Le deuxième chapitre met en avant plusieurs facteurs de mises sous tension de ces systèmes énergétiques et de débordement de l’état. Ces mises en tension sont liées à la combinaison d’une très forte demande et de la nécessité afférente d’étendre ces systèmes énergétiques. Cette croissance de la demande, en raison de l’émergence de nouvelles pratiques qui relativisent la division urbain/rural, subvertit le contrôle étatique sur le système énergétique. Les Etats s’exposent ainsi à des pannes matérielles aux conséquences d’autant plus dommageables que les réseaux métaboliques sont imbriqués, et à des dépendances extérieures qui peuvent déstabilisation, financièrement et politiques, les communautés nationales.

Le troisième chapitre s’attache au cas de trois pays en guerre, L’Irak, les territoires palestiniens et le Liban et montre l’articulation entre la guerre et les coupures d’électricité, à la fois conséquence de la perte de souveraineté de l’Etat mais aussi objectif militaire visant à faire plier la souveraineté de l’ennemi sur son territoire, ou à défendre sa propre souveraineté. L’une des grandes particularités de la région est l’émergence de souverainetés énergétiques sub-étatiques (Liban, Irak).

Le quatrième chapitre porte sur les logiques de politisation des questions énergétiques, en examinant un corpus de caricatures. Ces dernières révèlent que les crises énergétiques sont porteuses d’une crainte de disparition de l’Etat mais en même temps révèlent, voire approfondissent les clivages nationaux et disqualifient la classe politique. Cette politisation se joue et se construit largement spatialement, à travers la contestation portant sur les inégalités d’accès aux énergies, comme le révèlent les exemples libanais et égyptien.

Le cinquième chapitre s’attache aux enjeux des réformes tarifaires, soulignant combien les tarifs politiquement régulés vont de pair avec une répartition inéquitable des subventions, en termes sociaux et spatiaux, au bénéfice des classes moyennes et aisées.
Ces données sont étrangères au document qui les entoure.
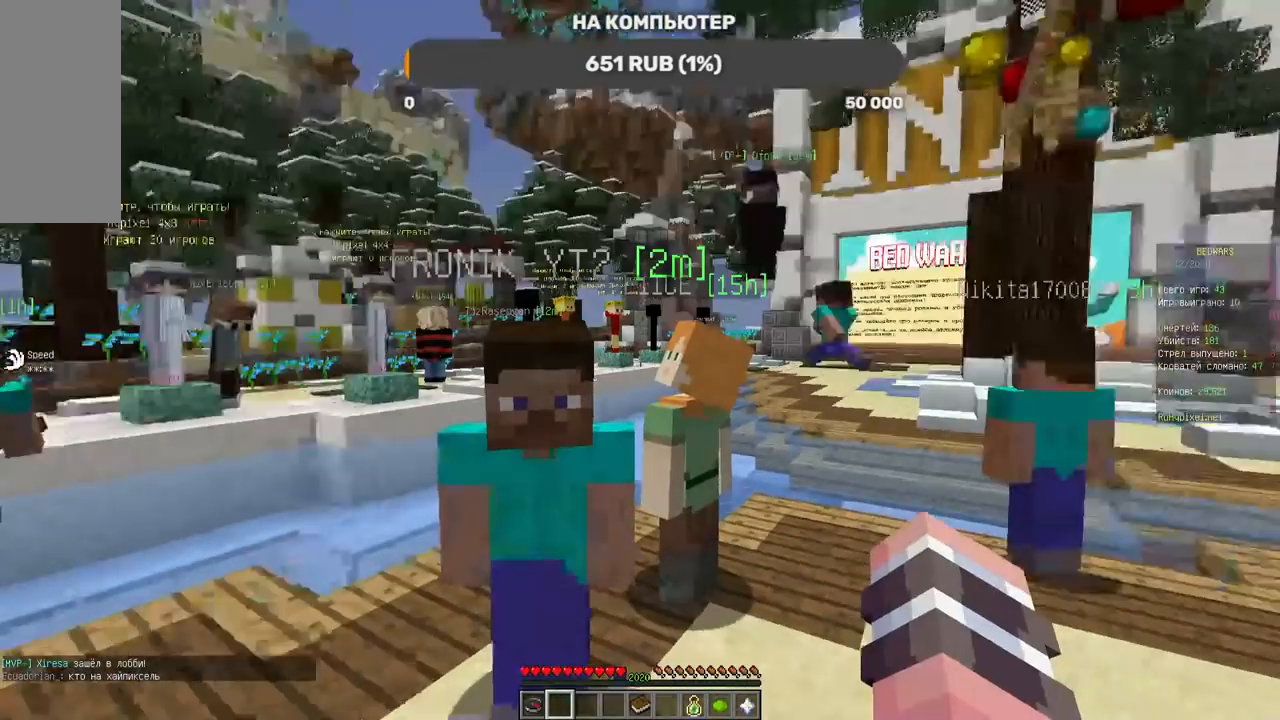
{"keys": ["a", "s"], "mouse": [], "events": [[370, "s", "down"], [386, "a", "down"]]}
Mais les tentatives de réformes destinées à corriger ces inégalités font l’objet de vigoureuses protestations populaires, qui alimentent la contestation et même les révoltes qu’ont connu les pays arabes depuis 2011.

Le sixième chapitre présente les politiques néolibérales de l’électricité, d’une part en évaluant la place des arrangements publics privés dans la gouvernance électrique et d’autre part, en analysant l’articulation entre ces réformes du modèle gestionnaire et les nouvelles spatialités dont elles sont porteuses. Alors que la Jordanie fait figure d’élève modèle de la privatisation, la Tunisie illustre une situation de résistance plus marquée où la néolibéralisation s’introduit avec le tournant vers les renouvelables. Le Liban représente un cas paradoxal où le blocage des réformes de libéralisation s’accompagne d’une confortation locale d’acteurs privés actifs dans le domaine de l’électricité.

Le septième chapitre étudie l’introduction de nouvelles technologies énergétiques dans plusieurs villes du sud de la Méditerranée et leur complexe coexistence, à la fois en termes de politiques urbaines et de pratiques des usagers. Sont analysés en particulier les projets de mises en place de filières nucléaires et renouvelables en Jordanie, et l’introduction du gaz naturel et de systèmes de chauffage solaire en Tunisie, à Istanbul et au Caire.

Le huitième et dernier chapitre s’attarde sur diverses pratiques populaires alternatives, et examine la possibilité d’établir un pouvoir alternatif à partir du contrôle de l’intérieur des réseaux énergétiques. Il s’appuie sur les mouvements sociaux des travailleurs de l’électricité au Liban, sur la fraude électrique au Liban et au Maroc et le développement des générateurs électriques au Liban, et les régulations politiques auxquelles elles donnent lieu.